„Karren-Stiftung“ endet mit Verlust: jetzt aufgelöst

Die Hoffnung, die laufenden Kosten für zwei städtische Gebäude mit den Zinseinnahmen einer Stiftung und Kapitalgebern zu decken, haben sich zerschlagen. So blieb nur die Auflösung, sagt ein Stiftungsvorstand. Die Gebäude gehen an die Stadt zurück.

Das Bürgerhaus Rockershausen und die Schule in Eschringen gehen wieder in das Eigentum der Stadt zurück.

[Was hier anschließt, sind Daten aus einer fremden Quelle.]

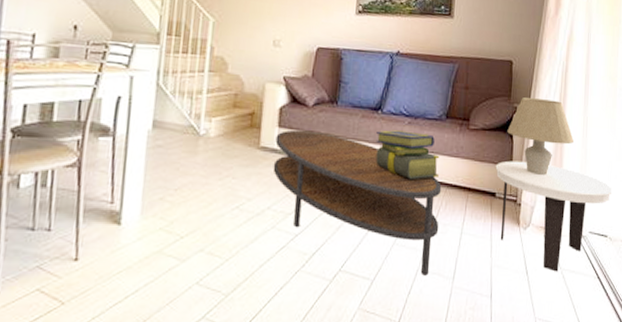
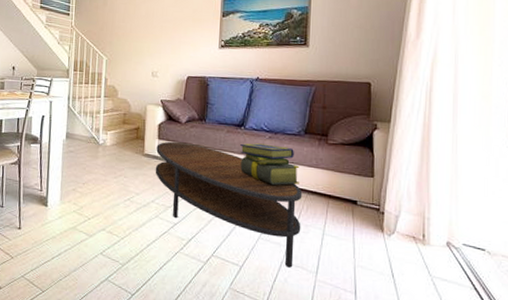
side table: present [495,160,612,272] -> none [356,173,489,279]
table lamp: present [507,97,574,176] -> none [367,116,441,189]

Denn die "Stiftung zur Pflege und Förderung örtlichen Gemeinschaftslebens und Zusammenhalts der Bürgerinnen und Bürger" wird aufgelöst. Das hat der Saarbrücker Stadtrat in seiner vergangenen Sitzung beschlossen.

Die damalige CDU/FDP-Koalition hatte die Stiftung 2007 ins Leben gerufen. Der frühere SPD-Fraktionschef, heutige Finanzdezernent und Bürgermeister Ralf Latz hatte damals gefordert, die Stiftung nach dem damaligen CDU-Fraktionschef Martin Karren zu benennen, der sich für die Stiftung stark gemacht hatte. Die Stadt muss nun mit einem Verlust von rund 50 000 Euro leben, die Gebäude gehen zurück an den Gebäudemanagement-Betrieb der Stadt Saarbrücken (GMS), teilte deren kaufmännischer Leiter Alexander Treib vor der Stadtratssitzung mit.

Wenige Zustifter

Er saß nach eigenen Angaben im Vorstand der Stiftung. Diese sei mit einer Million Euro Kapital ausgestattet worden. Die Gründer hätten damals auf eine Verzinsung von fünf bis sieben Prozent gehofft, nun liege der Zinssatz aber bei 0,25 Prozent. Das habe die Kosten für die Gebäude nicht gedeckt. Auch weniger Zustifter als erhofft hätten die Stiftung unterstützt. Unter dem Strich habe die Stiftung also Kapital verzehrt, es sei nur die Auflösung übriggeblieben, sagte Treib. Die Landesregierung habe das genehmigt. Nun werde das restliche Kapital von rund 950 000 Euro an die Stadt zurückerstattet und die laufenden Kosten davon bestritten.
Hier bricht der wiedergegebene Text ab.